There is no bathroom on board and marines have criticized the “piddle packs” they are to use as insufficient. And, there is no place on board to store them once they are full.
V-22 downdraft is so strong, and moves in so many directions that it can create “brownout” conditions, making it difficult for pilots to see and potentially knocking down marines on the ground.
As a result, when rope ladders are used, the V-22 must hover at higher altitudes, making marines more vulnerable to fire.
“Safety is a big issue,” wrote one V-22 crew chief, in a questionnaire filled out for the Pentagon’s 2005 operational evaluation. “If we had went down in the water we would have most likely lost at least 24 troops because of restricted egress. I felt like I was in a coffin.”

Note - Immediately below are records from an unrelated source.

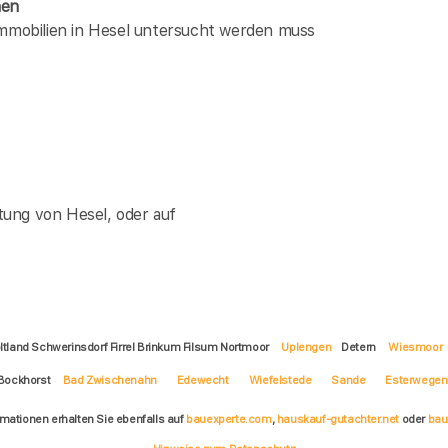
hen
immobilien in Hesel untersucht werden muss
ung von Hesel, oder auf
ltland Schwerinsdorf Firrel Brinkum Filsum Nortmoor
Uplengen
Detern
Wiesmoor
Bockhorst
Bad Zwischenahn
Edewecht
Wiefelstede
Sande
Esterwegen
rmationen erhalten Sie ebenfalls auf
bauexperte.com
,
hauskauf-gutachter.net
oder
bau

These are more than theoretical concerns. On April 8, 2000, 19 marines were killed in a training exercise when a V-22 descended too fast and crashed near Tucson. It was the third V-22 to crash — seven people were killed in two previous crashes.
In December 2000, four more marines, including the program’s most experienced pilot, were killed in a crash caused by a burst hydraulic line and software problems.

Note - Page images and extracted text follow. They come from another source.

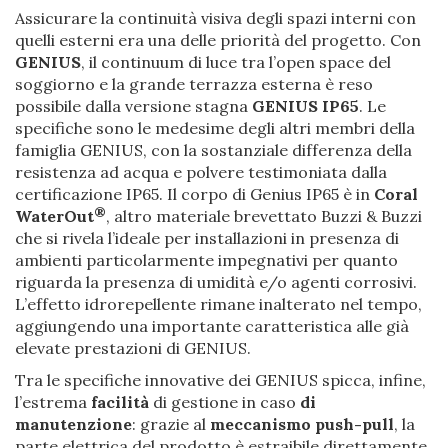
Assicurare la continuità visiva degli spazi interni con
quelli esterni era una delle priorità del progetto. Con
GENIUS
, il continuum di luce tra l’open space del
soggiorno e la grande terrazza esterna è reso
possibile dalla versione stagna
GENIUS IP65
. Le
specifiche sono le medesime degli altri membri della
famiglia GENIUS, con la sostanziale differenza della
resistenza ad acqua e polvere testimoniata dalla
certificazione IP65. Il corpo di Genius IP65 è in
Coral
®
WaterOut
, altro materiale brevettato Buzzi & Buzzi
che si rivela l’ideale per installazioni in presenza di
ambienti particolarmente impegnativi per quanto
riguarda la presenza di umidità e/o agenti corrosivi.
L’effetto idrorepellente rimane inalterato nel tempo,
aggiungendo una importante caratteristica alle già
elevate prestazioni di GENIUS.
Tra le specifiche innovative dei GENIUS spicca, infine,
l’estrema
facilità
di gestione in caso
di
manutenzione
: grazie al
meccanismo push-pull
, la
parte elettrica del prodotto è estraibile direttamente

These accidents led to program delays to make design changes. But as tests resumed, so have the problems.
Three engine fires occurred recently because of problems related to hydraulic lines. In March 2006, a computer problem led an idling V-22 to suddenly take off on its own. It then slammed into the ground, breaking off its right wing. All 54 V-22’s were grounded for weeks in February because of a faulty computer chip.
In preparation for deployment, the Pentagon ran tests last year in the New Mexico desert, similar to the climate of Iraq. In January, the Pentagon wrote about frequent failures with various parts and systems. The reason: “Extended exposure to the desert operating environment.”
Because of these problems, Mr. Coyle, the former Pentagon weapons tester, predicted the Marines will use the V-22 to ferry troops from one relatively safe spot to another, like a flying truck.
“They don’t want to have a ‘Black Hawk down,’ ” he said. “That would kill the program. Of course, it was not designed to be a truck. It was designed to be used in combat.”
The Marines say the V-22 will prove the critics wrong.
“Ask all the naysayers how many hours they have flown,” said Colonel Mulhern, the V-22 program manger.
“They are just sitting around a desk and crunching numbers,” he added. “Go talk to the Marines. The V-22 has come of age. The first marine it saves makes it worth what we paid for it. And I have real confidence that the V-22 will do it.”
Fans include General Castellaw, a Vietnam helicopter pilot, who has flown the V-22.
“I came in at a high altitude and then did a tactical ingress,” said General Castellaw. “Yankin’ and bankin’ to avoid simulated fire, came in low, streaked into the zone. The aircraft is nimble, agile. You can yank and bank with the best of them.